“I can’t live with or without you”, chantait U2 dans les années 80. Aujourd’hui, on peut se demander si certains investisseurs, lorsqu’ils s’interrogent sur la durée potentielle de la hausse actuelle des marchés, n’éprouvent pas une ambivalence de sentiments similaire estime César Pérez Ruiz, responsable des investissements chez Pictet.
De fait, l’indice S&P 500 a atteint de nouveaux records la semaine dernière, malgré une progression toujours timide des bénéfices et l’absence d’avancée décisive dans les négociations commerciales entre la Chine et les Etats-Unis (sachant qu’un accord serait évidemment porteur pour les marchés).
Et bien qu’elles paraissent chères à première vue, les actions ne sont pas si onéreuses que cela, si l’on se souvient que les taux d’intérêt qui prévalaient il y a un an étaient nettement moins bas qu’aujourd’hui.
Face aux craintes de certains investisseurs de passer à côté d’une hausse prolongée, anticiper une possible inflexion de tendance reste difficile. La décision des Etats-Unis d’imposer ou non de nouveaux droits de douane sur les importations chinoises le 15 décembre prochain sera déterminante à court terme. Un report dans l’attente d’engagements plus clairs de la part de Pékin pourrait suffire à rassurer les marchés. Mais c’est un accord annulant des taxes douanières imposées précédemment qui représenterait le véritable cadeau de fin d’année.
Concernant la Chine, les investisseurs restent à l’affut de nouvelles positives, a fortiori dans le sillage des statistiques publiées la semaine dernière, qui attestent un nouveau ralentissement de la dynamique économique en octobre. Si une analyse approfondie des projets immobiliers, des ventes automobiles ou des ventes en ligne, par exemple, laisse penser que la décélération conjoncturelle touche à sa fin, la dernière série de données publiées repousse nos anticipations de rebond à court terme pour la Chine à début 2020.

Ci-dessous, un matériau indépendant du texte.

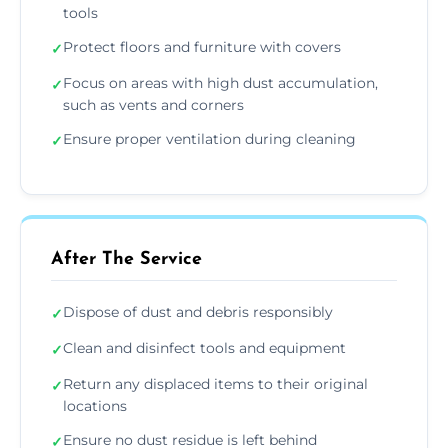
tools
Protect floors and furniture with covers
✓
Focus on areas with high dust accumulation,
✓
such as vents and corners
Ensure proper ventilation during cleaning
✓
After The Service
Dispose of dust and debris responsibly
✓
Clean and disinfect tools and equipment
✓
Return any displaced items to their original
✓
locations
Ensure no dust residue is left behind
✓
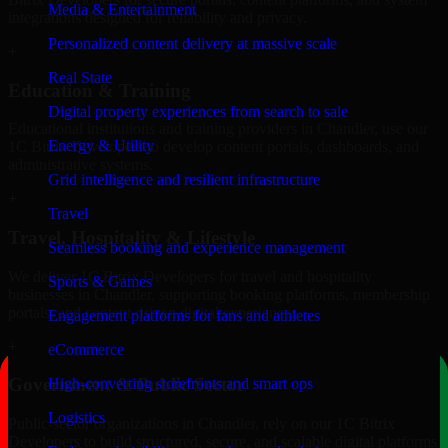
Media & Entertainment
integrations designed for reliability and privacy.
Personalized content delivery at massive scale
+
Real State
Education & Training
Digital property experiences from search to sale
Educational institutions and training providers in Chandler, use our
Energy & Utility
1C Bitrix Developers to develop content portals, dashboards, and
administrative systems.
Grid intelligence and resilient infrastructure
+
Travel
Travel, Hospitality & Lifestyle
Seamless booking and experience management
We deliver 1C Bitrix Developers for travel and hospitality
Sports & Games
businesses in Chandler, supporting booking platforms, membership
portals, and content-driven digital experiences.
Engagement platforms for fans and athletes
+
eCommerce
Government & Public Sector
High-converting storefronts and smart ops
Logistics
Public-sector organizations in Chandler, rely on our 1C Bitrix
Developers to build structured, secure, and scalable digital platforms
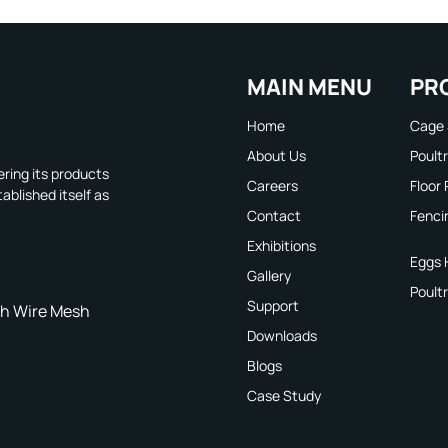
MAIN MENU
PR
Home
Cage
About Us
Poult
ring its products
Careers
Floor
ablished itself as
Contact
Fenci
Exhibitions
Eggs 
Gallery
Poult
Support
h Wire Mesh
Downloads
Blogs
Case Study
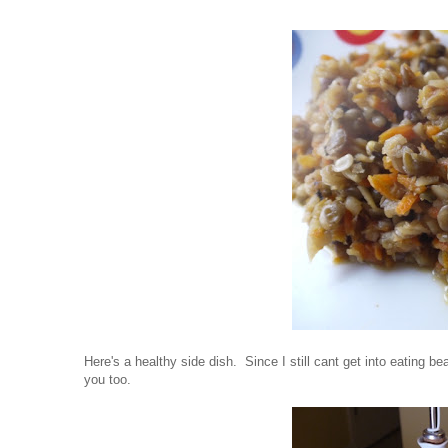
Here's a healthy side dish. Since I still cant get into eating bea
you too.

L’Amérique latine émet elle aussi des signaux contrastés. L’actualité en Bolivie, en Argentine et même au Chili vient d’ailleurs nous rappeler que la région met souvent les nerfs des investisseurs à rude épreuve.
Après la libération de Lula da Silva, qui exacerbe des divisions déjà profondes dans le pays, le Brésil pourrait s’ajouter aux foyers d’inquiétudes existants. Dès lors que l’importante réforme des retraites se poursuit, nous restons plutôt positifs à l’égard du Brésil pour le moment, mais, à l’évidence, la sélectivité s’impose en ce qui concerne les marchés émergents.
L’Europe est elle aussi confrontée à des turbulences sur la scène politique. En Espagne, la formation d’un gouvernement minoritaire de gauche dépendant des partis régionaux suscite de nombreuses questions pour l’avenir. Pour l’heure, nous adoptons donc un positionnement globalement négatif à l’égard des obligations de la périphérie européenne.